Thursday, May 8, 2008

The U.S. Oil Import Crisis is Beginning to Sink In

The average U.S. motorist drove less in 2007 than they did in 2006 - about 1 % less.  Still, that was not enough to stop oil prices from DOUBLING since last year.  Preliminary data indicate that Q1 2008 vehicle miles traveled declined when compared to Q1 2007.  

This is no coincidence.

The TOTAL availability of liquid fuel BTU's has fallen in the U.S., and this trend will likely accelerate for the next several years.  Less liquid fuels = less vehicle miles traveled ("VMT"). Simple like that.
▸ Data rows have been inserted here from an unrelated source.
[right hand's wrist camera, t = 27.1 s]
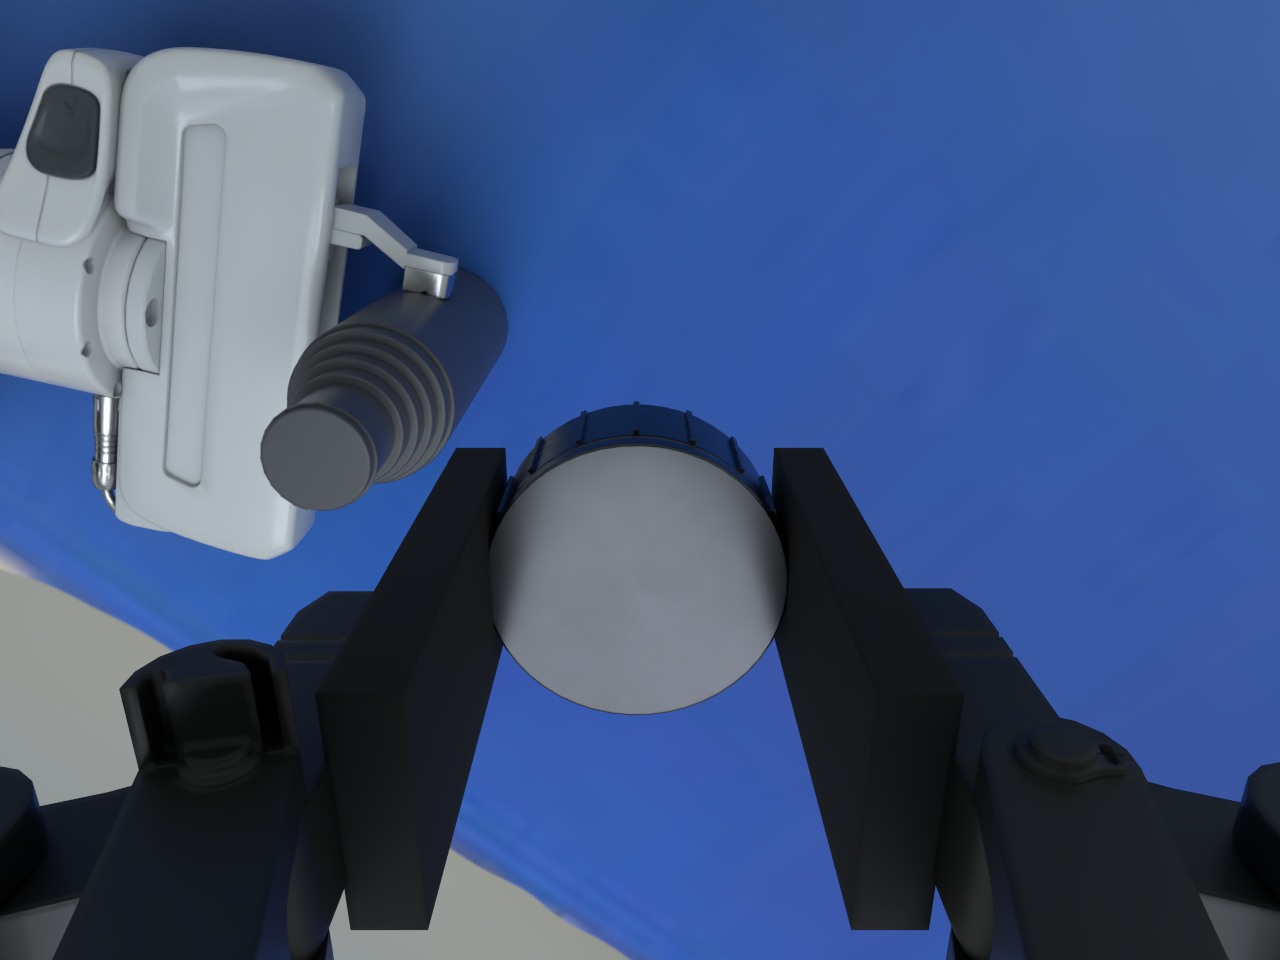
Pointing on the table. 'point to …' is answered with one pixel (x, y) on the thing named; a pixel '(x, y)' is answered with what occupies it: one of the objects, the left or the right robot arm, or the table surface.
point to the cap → (637, 561)
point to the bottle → (382, 393)
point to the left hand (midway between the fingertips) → (440, 360)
So how can the economy resume its growth pattern if little Suzie can't cruise to the mall and drop a hundred bucks on future love handles and saddle bags along with some worthless chachkas?  If we drive 1% less don't we consume 1% less tire rubber, roadside food, and healthcare for car accidents?  Care to guess what the decline in VMT will be for 2008 over 2007?  I will bet closer to 2% - and then it gets REALLY interesting.  Just think what the economy will look like in 2010 with a drop in VMT of 10% compared to 2006.  Life will go on, as long as you are not a financial or real estate professional.

Look out a little further and electricity rationing comes firmly into view.